QUESTIONS ON THE MATERIAL:
(a) Copy the passage of the Qwen3-Coder article below, from "First feedback from" up to and including "the corporate context.", character for character.
(b) Using the Qwen3-Coder article below, answer these:
(i) Under which license is the model freely available?
(ii) How many experts does its mixture-of-experts approach use, and how many are active per request?
(iii) Which product is the slimmed-down 3B version set to power?

PROVIDED TEXT:

──────────

AI
Alibaba Sets New Standards in the Open-Source AI Market – Qwen3-Coder Surpasses GPT‑4o in Coding Benchmarks
With Qwen3-Coder, Alibaba is offering for the first time an agent-based open-source model that significantly surpasses GPT-4o and DeepSeek.

With the launch of Qwen-3 Coder on July 23, 2025, Alibaba pushes to the forefront of the global coding AI market. The model, freely available under the Apache 2.0 license, combines 480 billion parameters (35 billion of which are active per query) with a context depth of up to one million tokens – more than twice as many as GPT-4o.
Trained on 7.5 trillion tokens, approximately 70% of which are code, Qwen3-Coder specializes in agent functions: In addition to reinforcement learning for verifiable code execution, Alibaba uses a system for long-term planning and adaptation over multiple interaction steps. The training architecture is based on a mixture-of-experts approach with 160 experts, of which eight are active per request.
In benchmarks, the model delivers above-average results. On SWE-bench Verified, Qwen3-Coder scored 67.0% (Standard) and 69.6% (500-Turn), compared to 54.6% for GPT-4.1 and 49.0% for Gemini 2.5 Pro. In the MultiPL-E coding test, the model scored 87.9, just behind Claude Opus 4, but clearly ahead of DeepSeek (82.2) and GPT-4o (82.7). In the AIME math exam, the related sister model Qwen3-235B-A22B even significantly outperformed the competition with 70.3 points.
The integration into existing development environments is seamless. Alibaba provides its own CLI tool with structured prompting, Node.js support, and support for systems like Claude Code, Ollama, LMStudio, or llama.cpp. The model can be operated locally, via OpenAI-compatible APIs, or through Alibaba Cloud. The pricing structure is transparent: 1 to 6 USD per million tokens (prompt), depending on context depth – significantly cheaper than closed-source alternatives.
First feedback from the developer community is clear. Sebastian Raschka calls it the "best coding model so far." Wolfram Ravenwolf describes it as "currently unrivaled." Jack Dorsey sees a "new class" of intelligent software development in combination with his agent framework Goose.
The model is already embedded commercially: A slimmed-down 3B version of Qwen3-Coder is set to power HP's smart office assistant Xiaowei Hui in China starting this fall. Thus, the model becomes a central infrastructure component for AI-supported documentation and meeting summaries in the corporate context.
With this step, Alibaba underscores its strategic course towards an open, agent-based, scalable AI ecosystem for businesses — with the clear goal of asserting long-term technological sovereignty over closed systems from the USA.

──────────

RECORD EXCERPTS:

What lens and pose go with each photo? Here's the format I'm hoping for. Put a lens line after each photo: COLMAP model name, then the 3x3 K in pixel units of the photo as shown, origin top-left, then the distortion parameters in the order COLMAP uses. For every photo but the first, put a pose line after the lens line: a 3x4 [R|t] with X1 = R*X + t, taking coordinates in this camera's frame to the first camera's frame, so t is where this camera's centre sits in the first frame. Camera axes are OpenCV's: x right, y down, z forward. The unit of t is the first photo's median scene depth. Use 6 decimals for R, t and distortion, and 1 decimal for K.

──────────

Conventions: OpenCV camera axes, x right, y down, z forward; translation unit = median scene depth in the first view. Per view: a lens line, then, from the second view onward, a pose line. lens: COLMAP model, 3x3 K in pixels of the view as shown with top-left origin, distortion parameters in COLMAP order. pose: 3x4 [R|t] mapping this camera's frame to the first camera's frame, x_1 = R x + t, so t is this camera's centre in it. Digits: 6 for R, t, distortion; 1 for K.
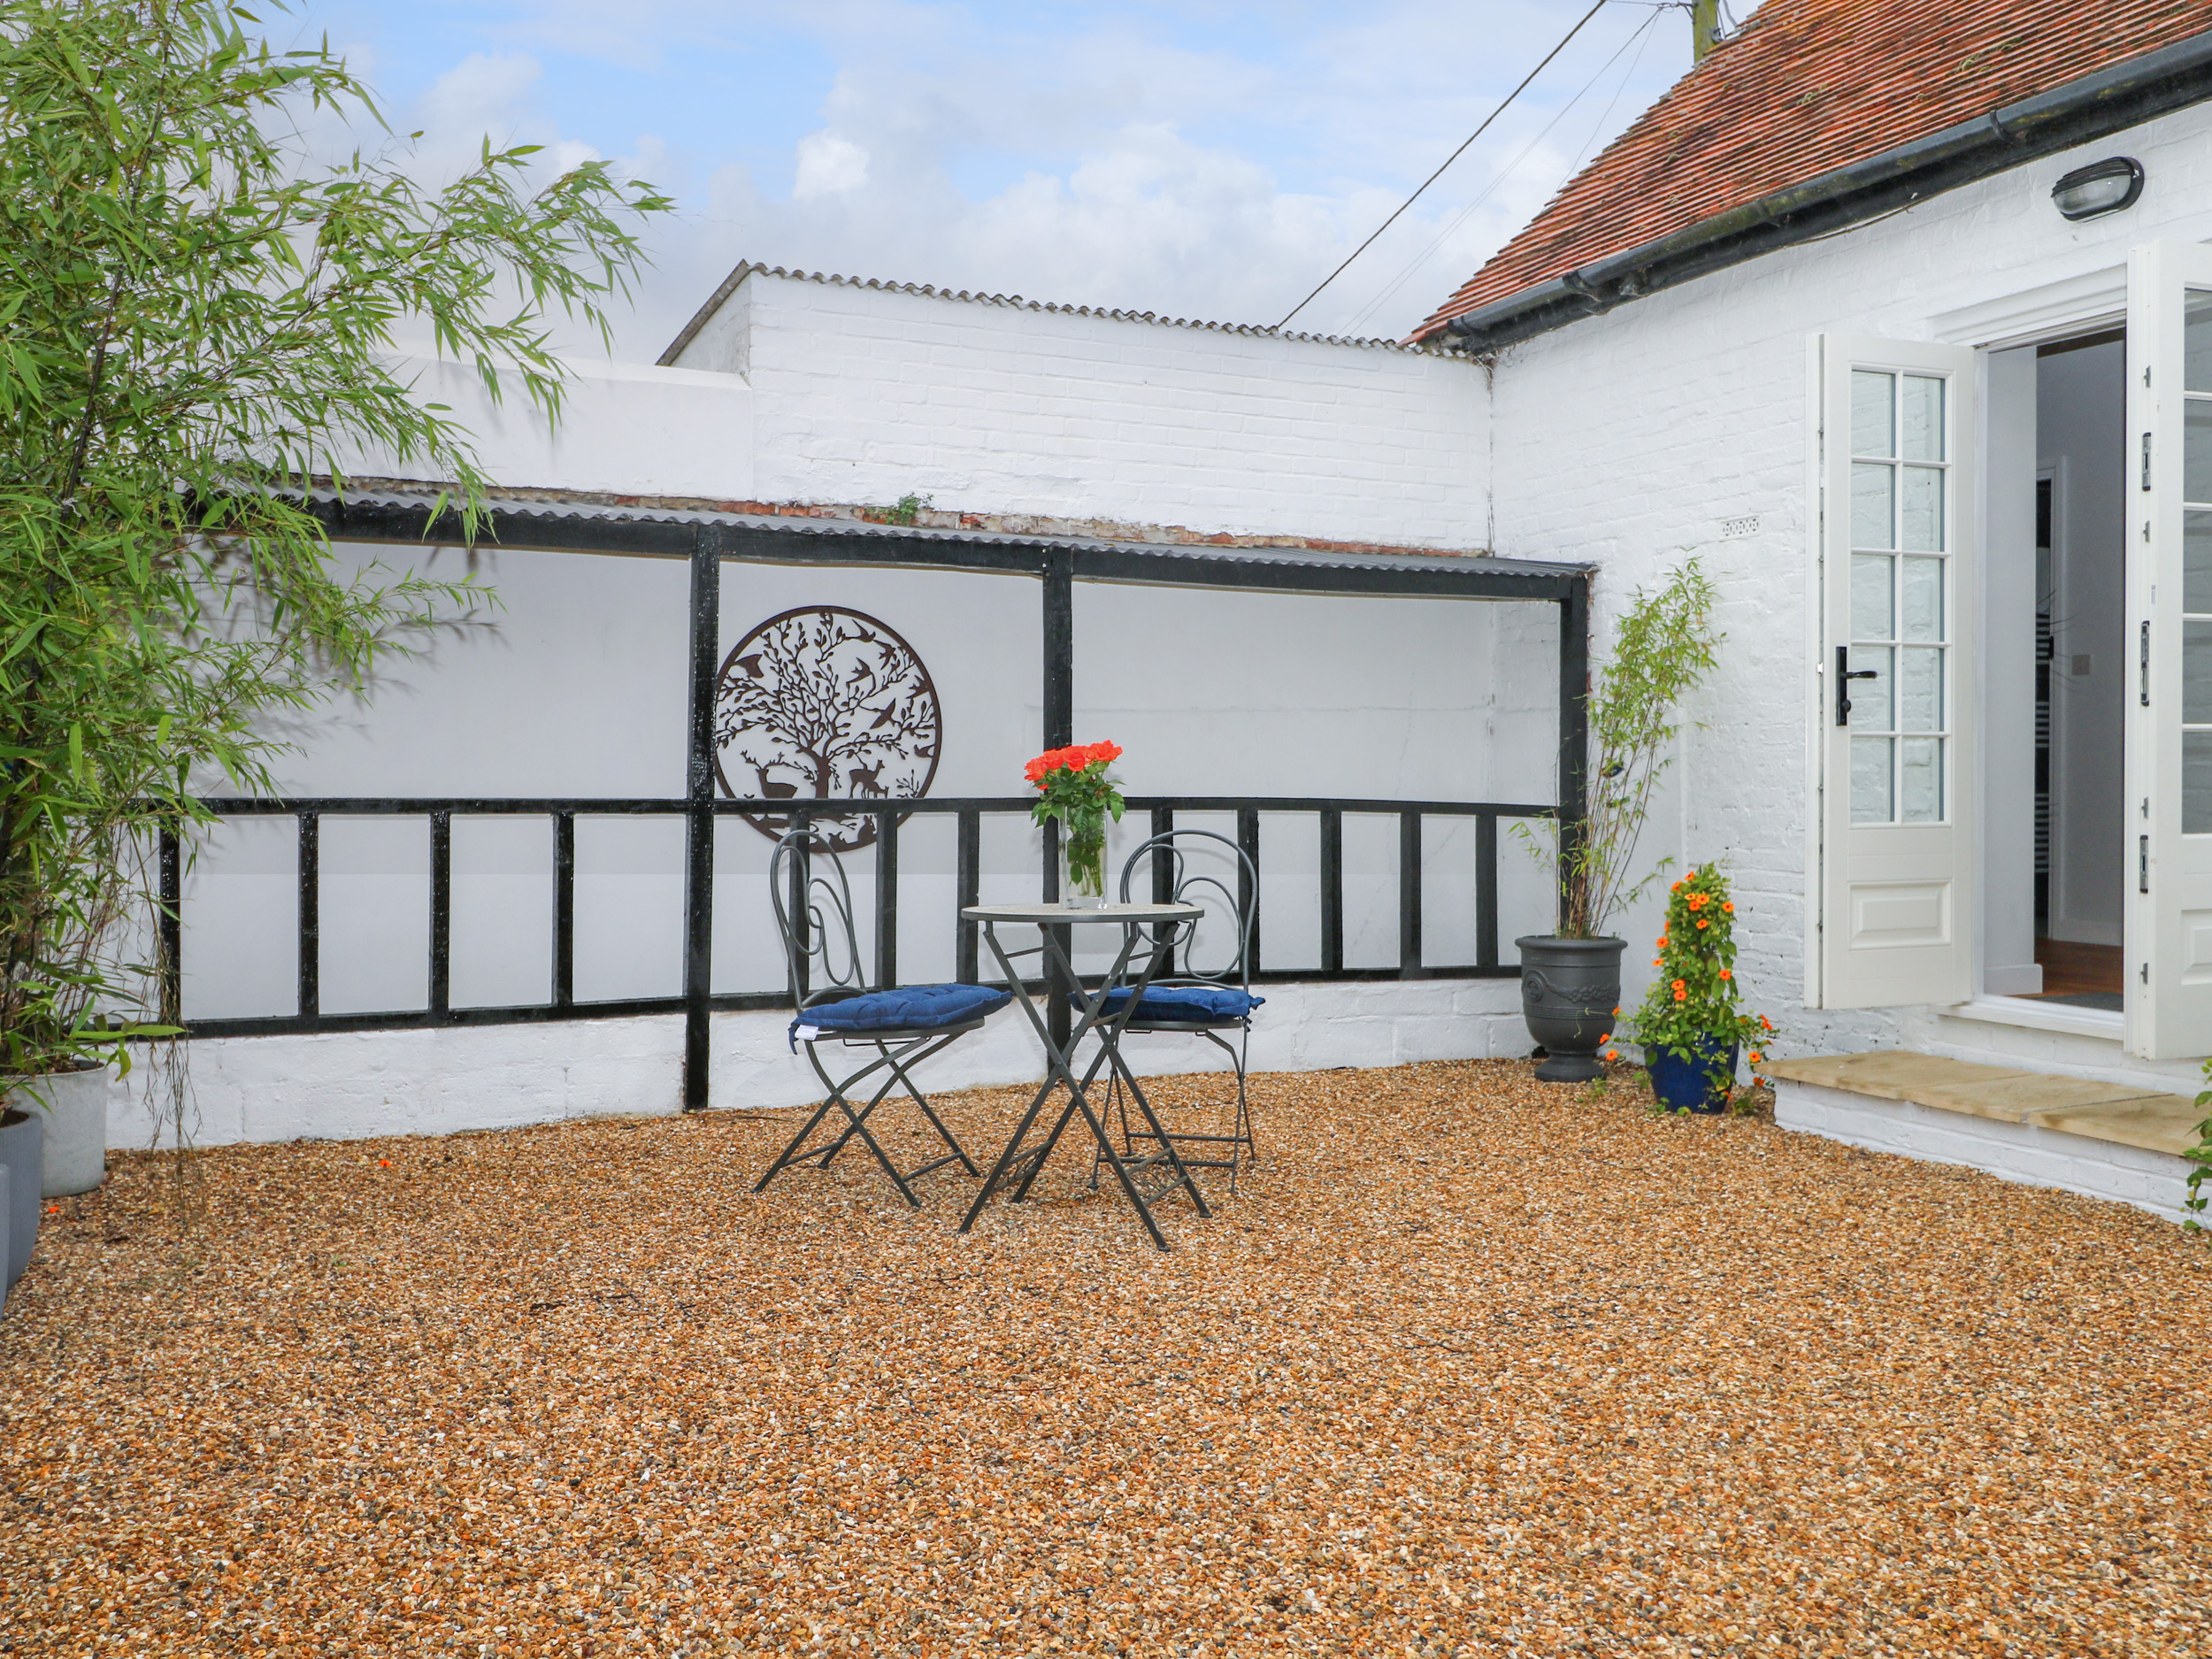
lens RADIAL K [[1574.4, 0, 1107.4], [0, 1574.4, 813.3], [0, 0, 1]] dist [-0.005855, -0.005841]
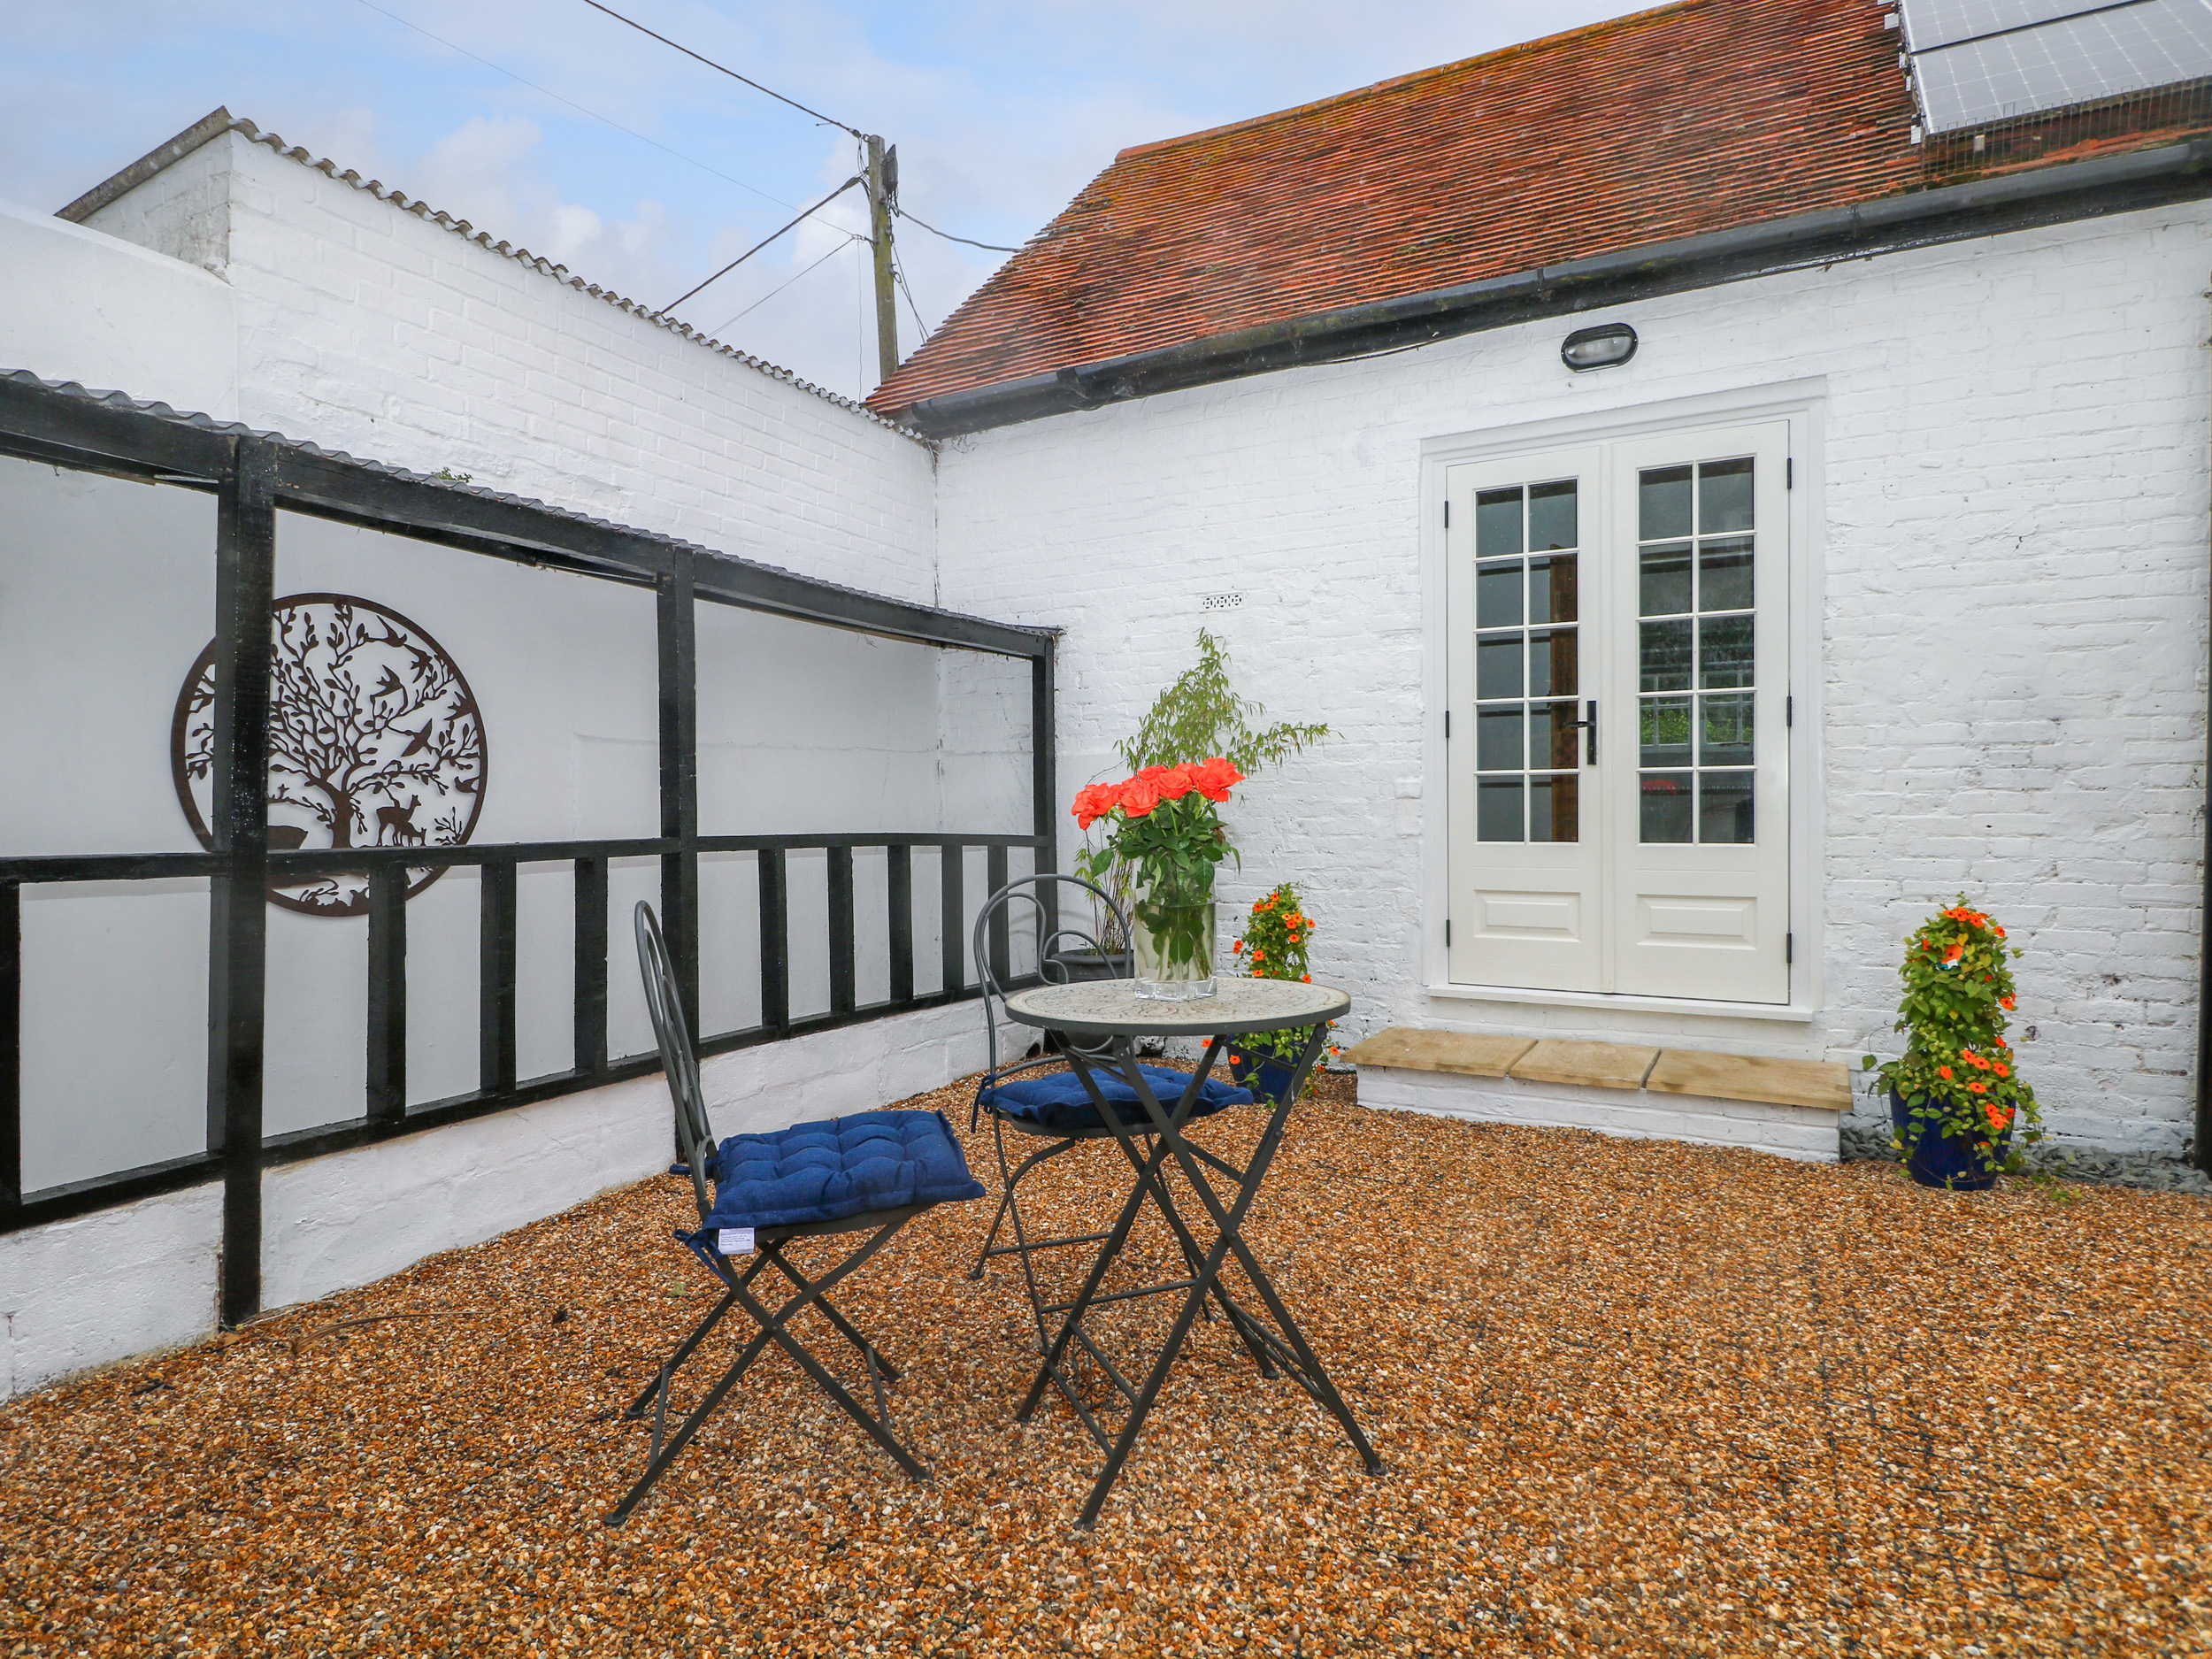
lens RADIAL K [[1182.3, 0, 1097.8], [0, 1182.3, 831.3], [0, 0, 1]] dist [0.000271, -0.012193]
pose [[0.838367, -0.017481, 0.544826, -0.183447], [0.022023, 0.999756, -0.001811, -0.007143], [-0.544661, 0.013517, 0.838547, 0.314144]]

──────────

EXERCISE SOLUTIONS:
(a)
First feedback from the developer community is clear. Sebastian Raschka calls it the "best coding model so far." Wolfram Ravenwolf describes it as "currently unrivaled." Jack Dorsey sees a "new class" of intelligent software development in combination with his agent framework Goose.
The model is already embedded commercially: A slimmed-down 3B version of Qwen3-Coder is set to power HP's smart office assistant Xiaowei Hui in China starting this fall. Thus, the model becomes a central infrastructure component for AI-supported documentation and meeting summaries in the corporate context.

(b)
(i) The Apache 2.0 license.
(ii) 160 experts, eight of which are active per request.
(iii) HP's smart office assistant Xiaowei Hui in China.